Including Louis Swisher, who's going to come on.

Who's the guest?

I don't know yet.

We're working on it.

We're working on it.

But Louis Swisher.

Who's in the final running?

Who replaces?

Who howls for the dog for the last week of the year?

The sons, obviously.

That's clear.

I've got a full path to your heir.

You've got an heir and a spare, by the way, in case you're interested in the British crown terms.

And by the way, enjoy the crown over your vacation period.

I'm having a tough time getting through the first season.

I'm having a tough time.

Go to the fourth season first.

Go to the Diana season.

My husband must be the chairman of the Coronation Committee.

I'm like, that's an hour-long episode.

That's really an hour-long episode.

You watch the Diana part and then go backwards and then watch Cobra Kai.

That's what I told you.

Anyway, as

oh, by the way, I got undone this week.

I binged all of the undoing.

Oh, don't tell me.

Okay.

I know the answer.

You should watch it.

I know the answer, but I will watch.

I'm going to

spoiler alert.

Nicole Kidman weeps a lot, but she can't fill her tears.

She can't fear.

Can I tell you then?

I recommend, although not everybody loves it, prom.

I loved it.

Nicole Kidman looks fantastic.

If you want to see sexy Nicole Kidman, watch her sing and dance in prom.

It's also on Netflix.

She peaked him flirting with Mindy, Mindy, Thandie Newton, most beautiful woman in the world.

Just watch prom.

You'll like her.

You'll like her.

She does great.

She does great.

And they call her antelope legs in it.

It's very funny.

All right.

As a reminder, we love the listener mail questions and we're trying for something new.

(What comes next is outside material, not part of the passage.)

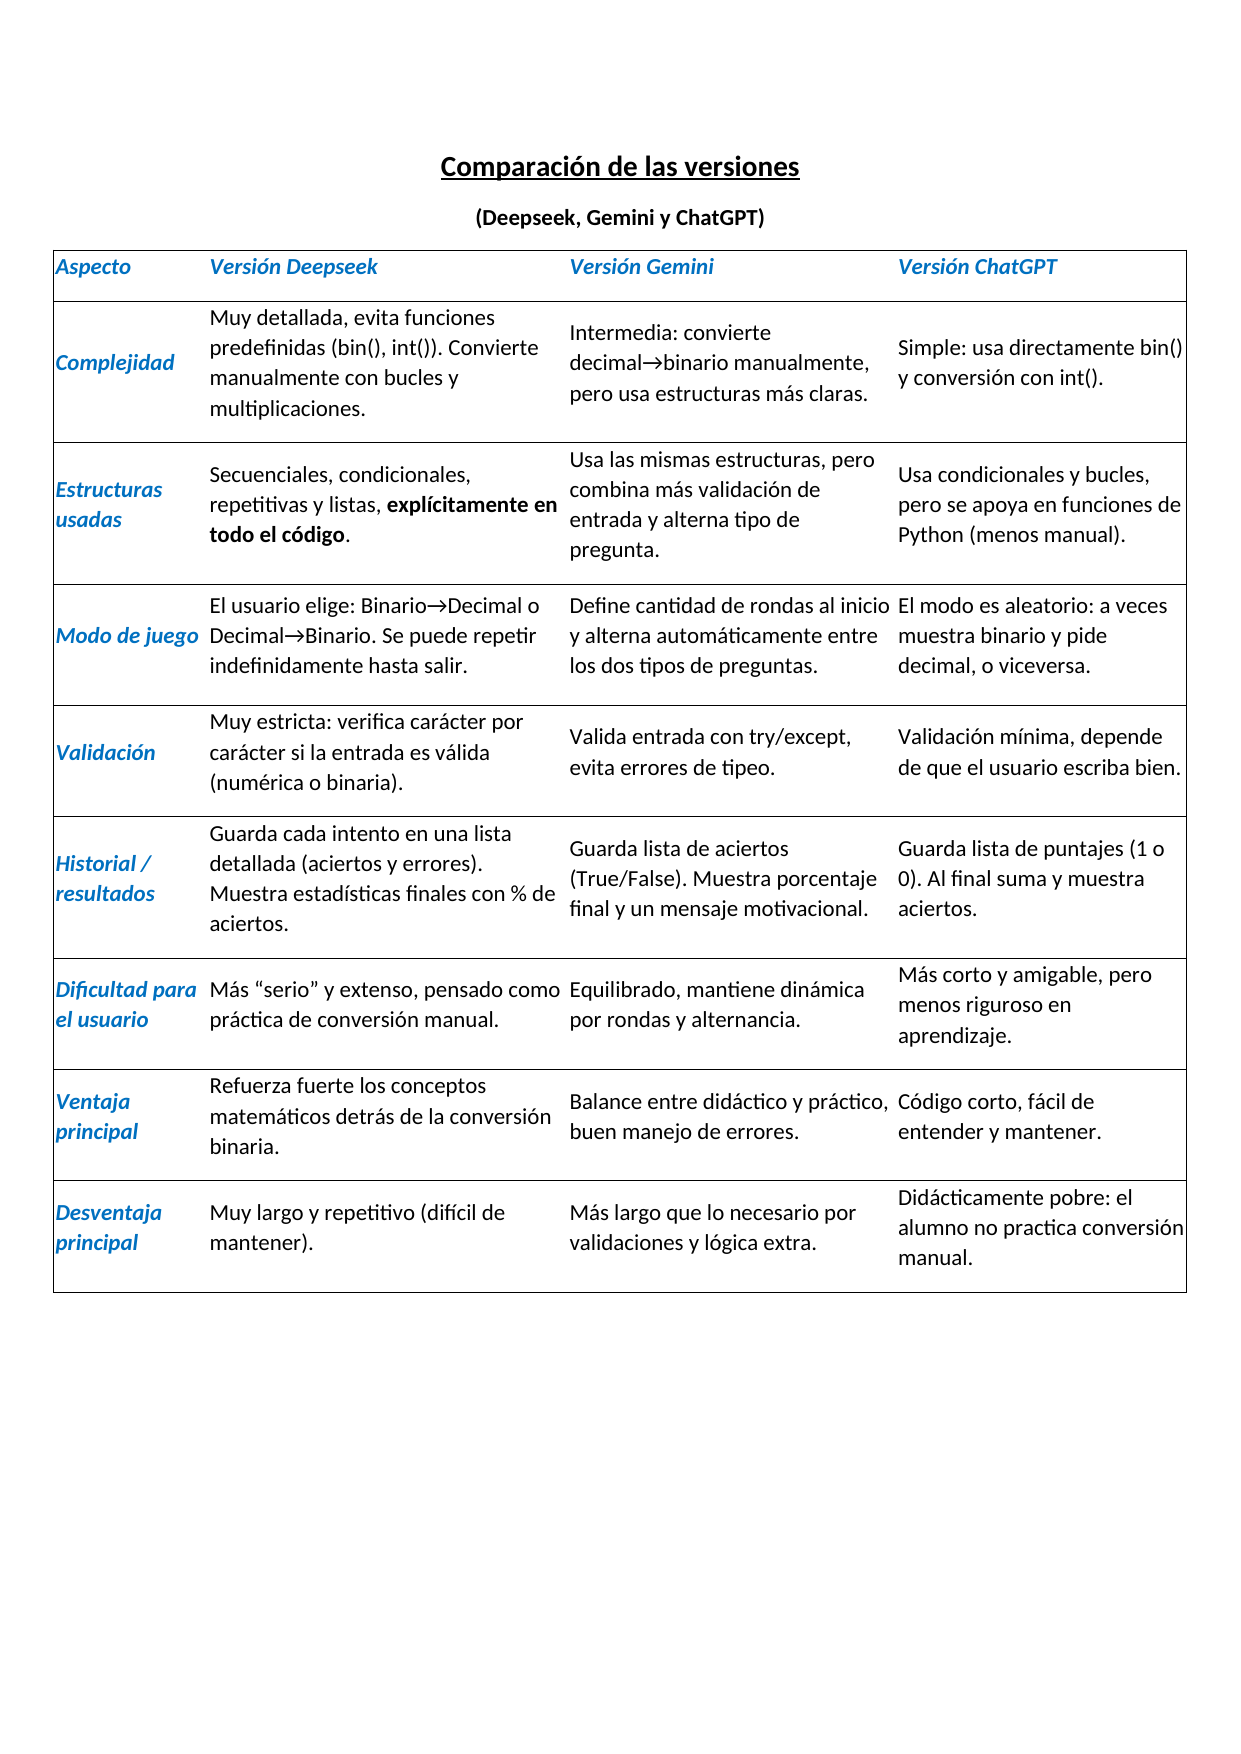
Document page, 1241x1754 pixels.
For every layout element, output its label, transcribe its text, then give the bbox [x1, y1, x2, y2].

Go to nymag.com slash pivot to submit your questions for the podcast.

The link is also in our show notes.

Scott will be back in a few weeks, but I shall remain and hold down the fort.

Scott, have a beautiful vacation.

Have a happy new year.

It really has been a wonderful year with you.

Likewise, Karen.

It's been all weepy.

And please read us out.

That sounds great.

Today's show is produced by Rebecca Sinanas.

Ernie Indradott engineered this episode.

Erica Anderson is and was Pivot's executive producer.

Thanks so much, Erica.

Best to you and yours.

Thanks also to Hannah Rose and Drew Burrows.

Thanks for a wonderful year.

You know, greatness really is in the agency of others.

So thank you very much.

Make sure you're subscribed to the show on Apple Podcasts.

Or if you're an Android user, check us out on Spotify or wherever you listen to podcasts.

If you liked our show, please recommend it to a friend.

Thanks for listening to Pivot from New York Magazine and Vox Media.

We'll be back next week for a breakdown of all things tech and business.

Let's say goodbye to 2020, but let's not forget our humanity.

Let's use it as a means of fixing America.

There's nothing wrong with America that can't be fixed with what's right with it.

The vaccine is here.

The immunities have kicked in.

Let's embrace capitalism as it's meant to be that sits on a pool of empathy and love.

I will see you, Kara Swisher, in 2021.